Engineer PM Convergence
- Does this scale beyond ~50-person Claude Code-style teams? Boris hedges: "I think this is going to be a question for years."
- What happens to formal PM career ladders in companies where engineers do PM work? Open at Anthropic per Cat.
- Cross-disciplinary generalist is a hiring bar — where does the supply come from? Career changers, or new-grad bias toward AI-native education?
Evals as Product Spec
- How do you write an eval for *taste*-driven features like [[claude-character-as-product|character]]? Amanda's role is canonical for being eval-resistant; Cat names her as someone who *is* good at evals here, but doesn't describe the technique. **Partially answered:** [[wiki/derived/evals-for-taste-and-character]] — the technique is a pipeline (conviction → dogfood-sourced failure modes → MSM-style variant A/B measurement → ~10 interpretable evals); proven on the safety/values core but still tacit on the warm/witty aesthetic surface.
- The 10-vs-100 number is given without justification. Is there a Goldilocks zone, or does it depend on feature surface area? [[client-side-agent-optimization]]'s framing of combos suggests evals also have a combinatorial explosion problem.
- How do evals interact with [[harness-shrinkage-as-models-improve]]? When a harness asset shrinks because the model now handles it natively, the evals built around the old harness may become artifacts rather than guardrails. Does Anthropic retire evals or repurpose them?

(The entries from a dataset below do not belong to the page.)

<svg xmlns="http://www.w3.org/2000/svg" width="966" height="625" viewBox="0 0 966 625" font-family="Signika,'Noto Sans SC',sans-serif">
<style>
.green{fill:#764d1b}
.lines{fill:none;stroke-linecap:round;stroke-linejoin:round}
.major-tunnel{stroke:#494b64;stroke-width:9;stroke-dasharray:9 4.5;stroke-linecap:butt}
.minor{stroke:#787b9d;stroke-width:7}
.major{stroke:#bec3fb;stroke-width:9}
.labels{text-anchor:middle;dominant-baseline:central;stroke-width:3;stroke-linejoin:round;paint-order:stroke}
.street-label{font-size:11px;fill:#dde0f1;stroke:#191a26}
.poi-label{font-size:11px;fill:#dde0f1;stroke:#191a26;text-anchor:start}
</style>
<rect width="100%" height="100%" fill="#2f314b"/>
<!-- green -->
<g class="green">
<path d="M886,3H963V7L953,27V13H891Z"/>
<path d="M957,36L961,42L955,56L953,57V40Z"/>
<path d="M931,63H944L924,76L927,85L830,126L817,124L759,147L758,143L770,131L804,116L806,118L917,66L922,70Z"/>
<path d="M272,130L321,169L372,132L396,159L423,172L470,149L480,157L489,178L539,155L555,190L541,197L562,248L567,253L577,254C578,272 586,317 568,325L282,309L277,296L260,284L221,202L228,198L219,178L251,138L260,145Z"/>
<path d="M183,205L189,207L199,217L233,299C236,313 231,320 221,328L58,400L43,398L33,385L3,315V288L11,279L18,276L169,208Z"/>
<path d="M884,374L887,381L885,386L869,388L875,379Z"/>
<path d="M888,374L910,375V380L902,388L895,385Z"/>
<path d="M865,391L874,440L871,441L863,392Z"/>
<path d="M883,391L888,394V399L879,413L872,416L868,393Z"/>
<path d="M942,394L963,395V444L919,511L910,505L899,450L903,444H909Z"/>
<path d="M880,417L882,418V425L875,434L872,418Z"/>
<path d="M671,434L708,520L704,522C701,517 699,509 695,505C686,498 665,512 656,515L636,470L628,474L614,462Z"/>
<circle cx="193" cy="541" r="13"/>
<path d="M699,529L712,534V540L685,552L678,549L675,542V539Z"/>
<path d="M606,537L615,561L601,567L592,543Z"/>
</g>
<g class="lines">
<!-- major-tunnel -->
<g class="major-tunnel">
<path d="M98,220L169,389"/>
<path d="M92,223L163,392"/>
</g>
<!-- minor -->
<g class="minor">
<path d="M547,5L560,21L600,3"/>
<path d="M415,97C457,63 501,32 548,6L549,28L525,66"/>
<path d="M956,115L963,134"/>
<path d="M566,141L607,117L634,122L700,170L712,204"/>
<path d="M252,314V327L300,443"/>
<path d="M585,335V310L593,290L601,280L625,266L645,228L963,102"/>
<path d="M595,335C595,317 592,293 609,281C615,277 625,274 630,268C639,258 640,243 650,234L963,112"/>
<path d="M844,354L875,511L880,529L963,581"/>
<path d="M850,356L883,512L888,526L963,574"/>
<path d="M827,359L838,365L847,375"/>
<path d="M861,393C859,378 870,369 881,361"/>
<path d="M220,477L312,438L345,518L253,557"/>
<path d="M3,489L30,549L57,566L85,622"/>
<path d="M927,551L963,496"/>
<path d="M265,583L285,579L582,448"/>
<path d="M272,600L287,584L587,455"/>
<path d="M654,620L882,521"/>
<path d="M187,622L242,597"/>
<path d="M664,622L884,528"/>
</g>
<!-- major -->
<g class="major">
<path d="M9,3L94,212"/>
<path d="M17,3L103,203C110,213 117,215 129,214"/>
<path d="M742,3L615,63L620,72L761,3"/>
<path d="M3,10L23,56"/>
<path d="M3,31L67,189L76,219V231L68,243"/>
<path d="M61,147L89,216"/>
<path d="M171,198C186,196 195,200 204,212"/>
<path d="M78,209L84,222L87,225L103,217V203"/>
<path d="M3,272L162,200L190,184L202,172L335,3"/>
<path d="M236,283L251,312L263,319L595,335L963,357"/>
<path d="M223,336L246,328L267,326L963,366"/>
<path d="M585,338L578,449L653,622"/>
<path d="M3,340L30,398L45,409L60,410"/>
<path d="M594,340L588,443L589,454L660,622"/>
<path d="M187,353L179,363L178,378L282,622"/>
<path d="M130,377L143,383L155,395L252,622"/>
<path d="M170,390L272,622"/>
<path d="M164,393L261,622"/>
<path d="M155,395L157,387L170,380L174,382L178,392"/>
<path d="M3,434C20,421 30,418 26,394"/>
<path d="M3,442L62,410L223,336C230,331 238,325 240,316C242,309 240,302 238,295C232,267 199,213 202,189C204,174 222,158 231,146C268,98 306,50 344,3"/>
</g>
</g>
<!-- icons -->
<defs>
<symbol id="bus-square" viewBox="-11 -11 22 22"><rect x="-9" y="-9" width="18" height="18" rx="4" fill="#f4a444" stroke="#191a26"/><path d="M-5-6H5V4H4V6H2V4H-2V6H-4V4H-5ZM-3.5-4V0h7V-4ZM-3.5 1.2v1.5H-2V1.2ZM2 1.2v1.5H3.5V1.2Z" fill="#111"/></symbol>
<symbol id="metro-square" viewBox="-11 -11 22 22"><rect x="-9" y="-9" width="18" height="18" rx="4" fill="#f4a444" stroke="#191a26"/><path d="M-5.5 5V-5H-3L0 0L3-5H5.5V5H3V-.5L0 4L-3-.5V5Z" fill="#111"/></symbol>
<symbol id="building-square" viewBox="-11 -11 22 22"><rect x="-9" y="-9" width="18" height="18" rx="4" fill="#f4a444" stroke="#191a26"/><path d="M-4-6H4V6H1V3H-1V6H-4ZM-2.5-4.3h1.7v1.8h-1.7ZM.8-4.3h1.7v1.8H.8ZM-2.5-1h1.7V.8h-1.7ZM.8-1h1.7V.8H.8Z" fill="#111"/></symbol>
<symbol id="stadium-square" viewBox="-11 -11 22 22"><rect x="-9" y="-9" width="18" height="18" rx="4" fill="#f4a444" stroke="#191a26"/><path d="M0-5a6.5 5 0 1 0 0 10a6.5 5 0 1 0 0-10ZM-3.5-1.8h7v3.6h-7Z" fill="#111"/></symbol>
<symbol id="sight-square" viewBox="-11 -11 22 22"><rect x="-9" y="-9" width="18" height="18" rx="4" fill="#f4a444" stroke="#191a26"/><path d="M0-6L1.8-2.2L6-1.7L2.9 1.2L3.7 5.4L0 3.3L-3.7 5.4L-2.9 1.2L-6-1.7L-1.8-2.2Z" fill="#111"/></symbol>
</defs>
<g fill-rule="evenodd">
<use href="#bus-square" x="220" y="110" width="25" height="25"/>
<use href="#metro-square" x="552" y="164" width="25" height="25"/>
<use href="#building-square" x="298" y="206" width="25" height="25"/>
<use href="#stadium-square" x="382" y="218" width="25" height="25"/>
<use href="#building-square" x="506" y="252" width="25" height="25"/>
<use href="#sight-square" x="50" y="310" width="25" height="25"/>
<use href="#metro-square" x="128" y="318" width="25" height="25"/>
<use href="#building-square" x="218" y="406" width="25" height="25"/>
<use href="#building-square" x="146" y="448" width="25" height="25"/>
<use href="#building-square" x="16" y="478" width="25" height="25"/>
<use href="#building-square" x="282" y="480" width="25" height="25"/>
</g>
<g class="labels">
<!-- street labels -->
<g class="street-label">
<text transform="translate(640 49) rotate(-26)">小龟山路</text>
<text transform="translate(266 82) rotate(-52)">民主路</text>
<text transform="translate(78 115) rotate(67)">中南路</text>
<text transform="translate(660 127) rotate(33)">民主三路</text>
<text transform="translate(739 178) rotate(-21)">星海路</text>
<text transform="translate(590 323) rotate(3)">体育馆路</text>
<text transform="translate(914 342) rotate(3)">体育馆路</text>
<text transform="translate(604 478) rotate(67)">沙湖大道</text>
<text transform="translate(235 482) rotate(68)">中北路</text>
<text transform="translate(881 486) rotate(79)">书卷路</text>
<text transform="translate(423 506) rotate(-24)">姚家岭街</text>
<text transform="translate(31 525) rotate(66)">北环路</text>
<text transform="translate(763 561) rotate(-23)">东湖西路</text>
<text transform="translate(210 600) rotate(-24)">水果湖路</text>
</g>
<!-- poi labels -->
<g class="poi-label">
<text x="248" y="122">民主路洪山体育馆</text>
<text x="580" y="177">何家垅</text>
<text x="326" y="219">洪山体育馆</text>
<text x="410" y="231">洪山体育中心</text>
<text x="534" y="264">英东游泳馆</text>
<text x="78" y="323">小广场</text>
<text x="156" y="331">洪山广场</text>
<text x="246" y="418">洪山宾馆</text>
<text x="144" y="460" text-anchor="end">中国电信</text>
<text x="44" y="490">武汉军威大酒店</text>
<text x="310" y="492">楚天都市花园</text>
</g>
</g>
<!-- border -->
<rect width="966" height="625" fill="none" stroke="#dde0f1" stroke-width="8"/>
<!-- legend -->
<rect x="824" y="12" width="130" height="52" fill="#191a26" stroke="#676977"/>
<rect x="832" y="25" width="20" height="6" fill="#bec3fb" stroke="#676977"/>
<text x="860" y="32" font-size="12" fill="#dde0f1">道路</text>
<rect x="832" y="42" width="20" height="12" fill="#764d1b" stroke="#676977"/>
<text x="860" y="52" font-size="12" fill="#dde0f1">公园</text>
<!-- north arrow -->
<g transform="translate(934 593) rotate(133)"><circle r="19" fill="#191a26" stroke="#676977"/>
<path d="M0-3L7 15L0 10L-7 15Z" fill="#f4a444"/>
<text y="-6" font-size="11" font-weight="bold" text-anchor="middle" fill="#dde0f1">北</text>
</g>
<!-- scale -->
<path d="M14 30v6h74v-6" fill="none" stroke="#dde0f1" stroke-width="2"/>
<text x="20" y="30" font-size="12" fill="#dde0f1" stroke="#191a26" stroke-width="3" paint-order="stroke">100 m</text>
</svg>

- Is there a single non-Anthropic example of a PM-as-eval-writer to cite, or is this currently a Cat-Wu-singular framing? The Matt Pocock workshop reaches the same place from a different vocabulary, but no third source has been ingested yet.
Managers as ICs
- Fung's own open question: "Do you still need separate iOS and Android orgs?" — if engineers flex across platforms via Claude, the traditional platform-split org may dissolve too. How far does flattening go?

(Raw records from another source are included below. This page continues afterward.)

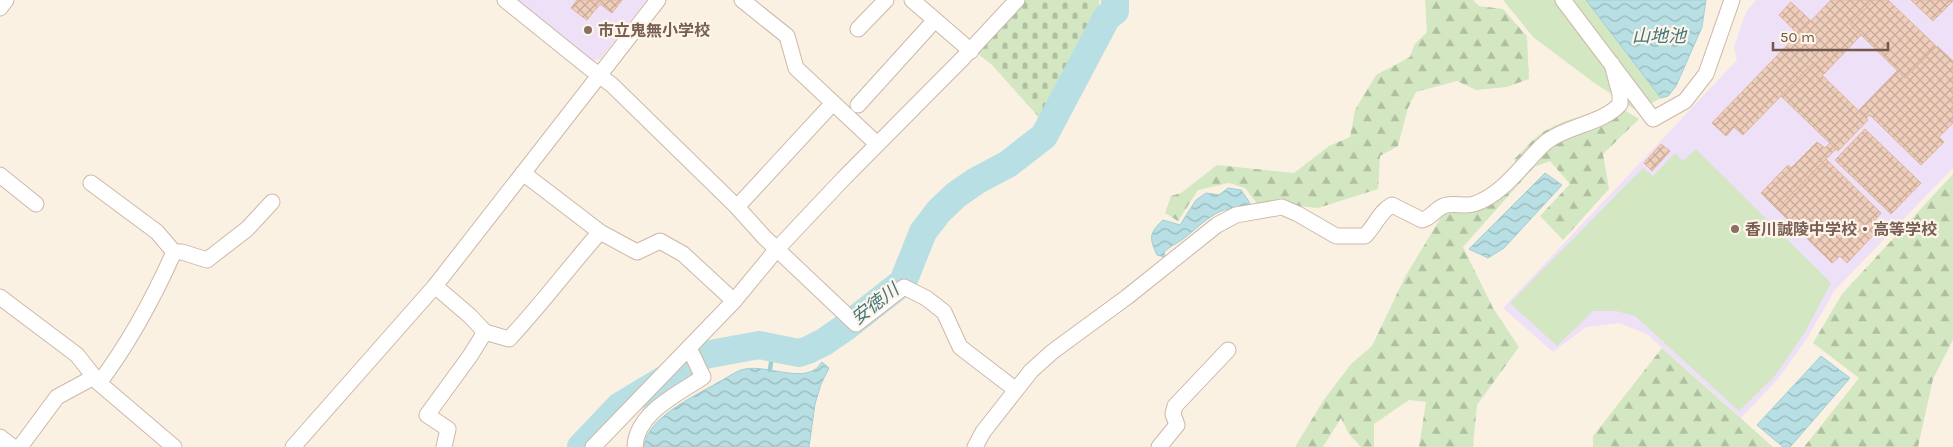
<svg xmlns="http://www.w3.org/2000/svg" width="1953" height="447" font-family="Karla,'Noto Sans JP',sans-serif">
	<style>
		.education { fill: #eee0f7 }
		.grass { fill: #d3e8c2 }
		.forest { fill: url(#forest-firs) }
		.cemetery { fill: url(#cemetery-stones) }
		.water { fill: url(#water-waves); stroke: #9fcfd5 }
		.lines { fill: none; stroke-linecap: round; stroke-linejoin: round }
		.stream { stroke: #9fcfd5; stroke-width: 4.5 }
		.river { stroke: #b8dfe4; stroke-width: 28 }
		.building { fill: url(#building-cross-hatch); stroke: #e1b49c }
		.minor-casing { stroke: #ccb8aa; stroke-width: 17 }
		.minor { stroke: #fff; stroke-width: 15 }
		.education-dot { fill: #8d6e63; stroke: #fef5e9; stroke-width: 2 }
		.labels { text-anchor: middle; stroke-width: 4.5; stroke-linejoin: round; paint-order: stroke }
		.education-label { font-size: 16px; font-weight: bold; fill: #785e54; stroke: #fef5e9; text-anchor: start }
		.water-label { font-size: 18px; font-style: italic; fill: #42767e; stroke: #fef5e9 }
	</style>
	<defs>
		<pattern id="forest-firs" width="22" height="20" patternUnits="userSpaceOnUse" patternTransform="scale(1.25)"><rect width="22" height="20" fill="#d3e8c2"/><path d="M5 1l3.5 6h-7zM16 11l3.5 6h-7z" fill="#b0bfa0"/></pattern>
		<pattern id="cemetery-stones" width="16" height="16" patternUnits="userSpaceOnUse" patternTransform="scale(1.25)"><rect width="16" height="16" fill="#d3e8c2"/><path d="M2 7V4a2 2 0 0 1 4 0v3zM10 15v-3a2 2 0 0 1 4 0v3z" fill="#b0bfa0"/></pattern>
		<pattern id="water-waves" width="16" height="10" patternUnits="userSpaceOnUse" patternTransform="scale(1.25)"><rect width="16" height="10" fill="#b8dfe4"/><path d="M0 5q4-4 8 0t8 0" fill="none" stroke="#9ab8bb"/></pattern>
		<pattern id="building-cross-hatch" width="8" height="8" patternUnits="userSpaceOnUse" patternTransform="scale(1.25)"><rect width="8" height="8" fill="#efcebb"/><path d="M0 0l8 8M0 8l8-8" fill="none" stroke="#c6aa9a"/></pattern>
	</defs>
	<rect width="100%" height="100%" fill="#fbf1e3"/>
	<g class="education">
		<polygon points="518,0 647,0 600,59 590,61"/>
		<polygon points="1756,0 1953,0 1953,168 1834,291 1808,337 1778,379 1741,418 1647,334 1619,323 1586,327 1553,352 1503,308 1737,60 1734,47 1746,12"/>
	</g>
	<g class="grass">
		<polygon points="1503,0 1588,0 1661,98 1637,111 1593,82 1533,37"/>
		<polygon points="1696,149 1831,283 1804,334 1774,377 1739,411 1635,316 1616,311 1593,311 1557,346 1510,303 1643,168 1653,176 1675,153 1683,161"/>
	</g>
	<g class="forest">
		<polygon points="1425,0 1473,0 1479,6 1503,9 1527,36 1529,79 1507,87 1476,90 1457,81 1416,92 1408,108 1398,146 1380,156 1378,189 1318,208 1279,204 1259,206 1245,188 1229,183 1198,190 1178,221 1165,213 1171,196 1181,193 1217,165 1294,173 1329,146 1350,137 1355,110 1376,75 1410,57 1414,45 1427,32"/>
		<path d="M1624 110 1639 119 1603 154 1609 189 1563 240 1540 216 1570 184 1550 161 1534 167 1463 247 1493 308 1519 347 1477 405 1473 447H1419L1426 402 1409 400 1374 424V447H1361L1349 434 1341 418 1323 447H1295L1323 401 1351 364 1372 346 1405 277 1443 214 1464 212 1520 177 1514 159C1522 152 1530 142 1539 135 1564 117 1594 113 1624 110Z"/>
		<polygon points="1953,174 1953,340 1933,379 1918,447 1804,447 1859,378 1813,343 1842,294"/>
		<polygon points="1662,348 1773,447 1593,447 1593,436"/>
	</g>
	<polygon class="cemetery" points="1024,0 1099,0 1100,11 1104,17 1046,125 992,65 978,54"/>
	<g class="water">
		<polygon points="1586,0 1706,0 1702,27 1676,86 1668,96 1661,98"/>
		<polygon points="1545,173 1562,185 1504,248 1488,258 1469,249"/>
		<path d="M1228 188 1241 190 1250 203C1242 210 1231 207 1221 211 1206 218 1196 229 1183 239 1176 244 1170 246 1164 252L1165 257 1157 255C1149 238 1149 233 1163 220L1180 225 1196 200 1206 193 1219 195Z"/>
		<polygon points="1821,356 1850,378 1790,447 1783,447 1757,425"/>
		<path d="M822 362 829 368 821 384 815 404 809 447H644C646 418 695 396 717 383 725 379 733 373 741 370 762 363 796 381 814 370 817 369 819 365 822 362Z"/>
	</g>
	<g class="lines">
		<polyline class="stream" points="770,370 773,348"/>
		<polyline class="river" points="581,447 620,406 705,355 759,345 799,353 808,350 824,342 847,326 903,282 923,232 939,211 956,195 976,181 1008,164 1044,136 1107,17 1115,11 1115,0"/>
	</g>
	<g class="building">
		<polygon points="577,0 622,0 612,13 600,4 587,20 571,8"/>
		<polygon points="1831,0 1874,0 1850,24 1861,35 1825,73 1814,62 1743,135 1734,127 1726,136 1712,123"/>
		<polygon points="1874,0 1888,0 1936,46 1905,78 1850,24"/>
		<polygon points="1911,0 1953,0 1953,1 1933,21"/>
		<polygon points="1791,2 1811,21 1798,34 1779,15"/>
		<polygon points="1937,46 1953,61 1953,123 1939,137 1944,142 1921,165 1870,115 1866,118 1858,111 1898,70 1905,78"/>
		<polygon points="1814,62 1825,73 1822,75 1868,120 1838,151 1781,96"/>
		<polygon points="1865,129 1921,183 1891,214 1835,160"/>
		<polygon points="1817,142 1825,148 1830,143 1836,149 1777,209 1761,193 1788,165 1791,168"/>
		<polygon points="1661,144 1670,151 1652,171 1644,163"/>
		<polygon points="1826,159 1881,213 1873,222 1880,228 1847,263 1840,256 1832,263 1777,209"/>
	</g>
	<g class="lines">
		<defs>
			<g id="minor">
				<polyline points="505,0 587,66 612,85 737,207 764,237 856,324 904,287 926,298 944,312 960,347 1016,390"/>
				<polyline points="742,0 787,36 796,68 877,144"/>
				<polyline points="912,0 971,51"/>
				<polyline points="1563,0 1653,119 1685,101 1706,74 1732,0"/>
				<polyline points="0,8 6,0"/>
				<polyline points="858,29 886,0"/>
				<polyline points="858,105 935,20"/>
				<polyline points="523,173 600,232 637,252 660,241 683,254 734,301"/>
				<polyline points="0,175 36,204"/>
				<path d="M91 183 157 232 174 252C153 299 130 342 99 383"/>
				<polyline points="737,207 833,103"/>
				<polyline points="174,252 182,252 207,260 247,229 272,202"/>
				<path d="M435 286 470 316 485 332 509 339C541 305 569 267 600 232"/>
				<polyline points="0,297 77,355 99,383 174,447"/>
				<polyline points="0,437 13,447"/>
				<polyline points="20,447 57,397 94,377"/>
				<polyline points="293,447 435,286 658,0"/>
				<polyline points="444,447 448,429 427,415 470,356 485,332"/>
				<polyline points="593,447 734,301 777,249 844,178 963,58 1017,0"/>
				<path d="M635 447C636 413 678 394 703 377L689 348"/>
				<path d="M975 447 983 432 1016 390 1031 371 1052 352 1127 297 1217 225 1236 215 1282 207 1298 214 1336 236H1365C1375 226 1380 211 1392 205L1422 220C1432 218 1437 206 1447 205 1456 203 1465 207 1474 204 1499 196 1517 172 1535 153 1539 149 1544 143 1549 140 1569 126 1605 122 1620 104V94L1612 64"/>
				<polyline points="1159,447 1177,425 1173,414 1175,406 1228,350"/>
			</g>
		</defs>
		<use href="#minor" class="minor-casing"/>
		<use href="#minor" class="minor"/>
	</g>
	<g class="education-dot">
		<circle cx="588" cy="30" r="5"/>
		<circle cx="1735" cy="229" r="5"/>
	</g>
	<g class="labels">
		<g class="education-label">
			<text x="598" y="36">市立鬼無小学校</text>
			<text x="1745" y="235">香川誠陵中学校・高等学校</text>
		</g>
		<g class="water-label">
			<text x="1659" y="42">山地池</text>
			<text transform="translate(875 304) rotate(-38)" y="6">安徳川</text>
		</g>
	</g>
	<path d="M1773 42v8h115v-8" fill="none" stroke="#72574a" stroke-width="2.5"/>
	<text x="1780" y="42" font-size="15" fill="#72574a" stroke="#fef5e9" stroke-width="4" paint-order="stroke">50 m</text>
</svg>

- Does manager-as-IC scale past a certain org size, or only work while Claude Code is small and the codebase is Claude-legible?
Model Introspection Feedback
- How reliable are 4.7-class introspective reports? Anthropic's interpretability research suggests partial fidelity but not full. Empirically, Cat reports it's good enough to drive harness fixes — but unclear at what model scale this technique becomes load-bearing.
- Does adversarial introspection ("why did you fail?") yield different signal than neutral ("walk me through your reasoning")? Worth probing.
- Could a meta-agent run introspection automatically against logged failures? Sounds tractable but no public implementation.
Prototype Over PRD
- Where does prototype-over-PRD break down? Carey's domain is a visual design tool where a prototype *is* the product surface; for backend/infra/data work the prototype may not capture the spec (cf. [[ai-native-product-cadence]]'s "full PRD for heavy-infra features").
- If there is no PRD, where does the *rationale* ("why we chose variation B") live for future readers? Same rationale-capture gap flagged in [[building-is-cheap-arguing-is-expensive]].
- The prototype-as-spec must not become the prototype-as-validation trap [[problem-solution-fit-discipline]] warns about: a fast prototype proves the build was solvable, not that the problem is real.